--- AVAILABLE RECORDS ---
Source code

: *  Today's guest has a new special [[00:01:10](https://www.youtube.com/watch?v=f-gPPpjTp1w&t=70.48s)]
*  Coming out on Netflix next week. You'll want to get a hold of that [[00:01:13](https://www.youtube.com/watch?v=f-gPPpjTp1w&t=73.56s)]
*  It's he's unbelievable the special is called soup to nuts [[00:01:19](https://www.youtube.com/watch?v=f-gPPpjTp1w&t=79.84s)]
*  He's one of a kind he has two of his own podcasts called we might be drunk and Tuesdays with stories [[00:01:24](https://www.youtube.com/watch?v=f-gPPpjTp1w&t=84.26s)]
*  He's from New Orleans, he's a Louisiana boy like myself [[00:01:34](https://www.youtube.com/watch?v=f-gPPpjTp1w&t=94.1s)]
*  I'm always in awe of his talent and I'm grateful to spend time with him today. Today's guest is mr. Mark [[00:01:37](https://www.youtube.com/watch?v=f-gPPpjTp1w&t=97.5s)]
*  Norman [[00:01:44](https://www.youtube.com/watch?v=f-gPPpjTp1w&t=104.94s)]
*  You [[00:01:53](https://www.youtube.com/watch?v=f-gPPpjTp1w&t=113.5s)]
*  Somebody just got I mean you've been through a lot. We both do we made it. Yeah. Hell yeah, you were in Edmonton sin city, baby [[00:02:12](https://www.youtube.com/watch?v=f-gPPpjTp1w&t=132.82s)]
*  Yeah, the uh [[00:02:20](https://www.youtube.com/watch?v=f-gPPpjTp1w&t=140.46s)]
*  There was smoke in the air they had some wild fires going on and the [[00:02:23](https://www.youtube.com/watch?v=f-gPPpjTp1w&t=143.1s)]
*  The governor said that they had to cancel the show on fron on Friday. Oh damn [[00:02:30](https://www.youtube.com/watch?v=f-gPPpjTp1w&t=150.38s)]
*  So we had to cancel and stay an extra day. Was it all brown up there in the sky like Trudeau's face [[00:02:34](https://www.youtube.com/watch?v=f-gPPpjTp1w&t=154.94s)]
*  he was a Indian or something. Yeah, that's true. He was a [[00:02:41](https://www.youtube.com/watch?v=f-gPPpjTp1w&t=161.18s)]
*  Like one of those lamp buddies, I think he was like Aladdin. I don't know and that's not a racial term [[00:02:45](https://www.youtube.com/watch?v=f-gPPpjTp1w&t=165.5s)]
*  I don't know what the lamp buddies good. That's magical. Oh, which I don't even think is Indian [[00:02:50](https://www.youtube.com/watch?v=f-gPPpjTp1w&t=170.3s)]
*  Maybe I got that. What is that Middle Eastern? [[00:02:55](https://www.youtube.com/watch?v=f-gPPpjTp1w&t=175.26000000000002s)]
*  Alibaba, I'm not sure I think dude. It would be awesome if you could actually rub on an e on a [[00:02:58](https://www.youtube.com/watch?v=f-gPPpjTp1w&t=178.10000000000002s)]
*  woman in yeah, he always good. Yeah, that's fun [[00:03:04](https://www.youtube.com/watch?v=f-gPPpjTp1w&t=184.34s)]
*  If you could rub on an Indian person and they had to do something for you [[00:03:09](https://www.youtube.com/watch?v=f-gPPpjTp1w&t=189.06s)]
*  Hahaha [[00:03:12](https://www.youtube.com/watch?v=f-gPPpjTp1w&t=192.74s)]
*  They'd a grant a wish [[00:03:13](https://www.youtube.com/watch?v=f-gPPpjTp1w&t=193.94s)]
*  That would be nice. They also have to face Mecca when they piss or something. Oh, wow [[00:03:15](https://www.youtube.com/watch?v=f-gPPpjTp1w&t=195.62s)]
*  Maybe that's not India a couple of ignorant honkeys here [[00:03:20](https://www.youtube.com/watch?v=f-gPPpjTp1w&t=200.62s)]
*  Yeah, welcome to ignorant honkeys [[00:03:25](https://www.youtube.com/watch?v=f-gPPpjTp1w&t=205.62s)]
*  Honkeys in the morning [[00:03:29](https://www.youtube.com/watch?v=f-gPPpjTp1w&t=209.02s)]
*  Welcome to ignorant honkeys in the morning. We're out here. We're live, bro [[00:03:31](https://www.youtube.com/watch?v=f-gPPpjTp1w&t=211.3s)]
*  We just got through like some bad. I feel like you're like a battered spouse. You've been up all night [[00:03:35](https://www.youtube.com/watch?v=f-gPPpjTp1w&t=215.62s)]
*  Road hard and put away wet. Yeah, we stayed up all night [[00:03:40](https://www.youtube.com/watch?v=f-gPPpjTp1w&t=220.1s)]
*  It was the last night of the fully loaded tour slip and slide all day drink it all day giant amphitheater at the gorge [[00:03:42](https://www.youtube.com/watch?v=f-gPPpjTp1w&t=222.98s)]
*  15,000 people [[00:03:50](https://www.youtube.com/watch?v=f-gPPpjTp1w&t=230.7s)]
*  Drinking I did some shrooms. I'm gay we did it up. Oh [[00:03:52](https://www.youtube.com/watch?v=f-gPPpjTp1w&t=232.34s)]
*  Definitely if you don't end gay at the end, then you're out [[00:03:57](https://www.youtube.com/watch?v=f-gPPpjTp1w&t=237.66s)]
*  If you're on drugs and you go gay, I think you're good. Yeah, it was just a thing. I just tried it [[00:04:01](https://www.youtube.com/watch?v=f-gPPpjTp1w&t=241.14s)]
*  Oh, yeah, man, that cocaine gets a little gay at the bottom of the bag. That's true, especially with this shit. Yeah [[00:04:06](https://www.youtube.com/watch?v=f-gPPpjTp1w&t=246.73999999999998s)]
---
TO DO:
Reproduce verbatim the lines in the records from the line with "Today's guest has" to the line with "He's one of", including both of those lines.

PROBLEM SOLUTION:
: *  Today's guest has a new special [[00:01:10](https://www.youtube.com/watch?v=f-gPPpjTp1w&t=70.48s)]
*  Coming out on Netflix next week. You'll want to get a hold of that [[00:01:13](https://www.youtube.com/watch?v=f-gPPpjTp1w&t=73.56s)]
*  It's he's unbelievable the special is called soup to nuts [[00:01:19](https://www.youtube.com/watch?v=f-gPPpjTp1w&t=79.84s)]
*  He's one of a kind he has two of his own podcasts called we might be drunk and Tuesdays with stories [[00:01:24](https://www.youtube.com/watch?v=f-gPPpjTp1w&t=84.26s)]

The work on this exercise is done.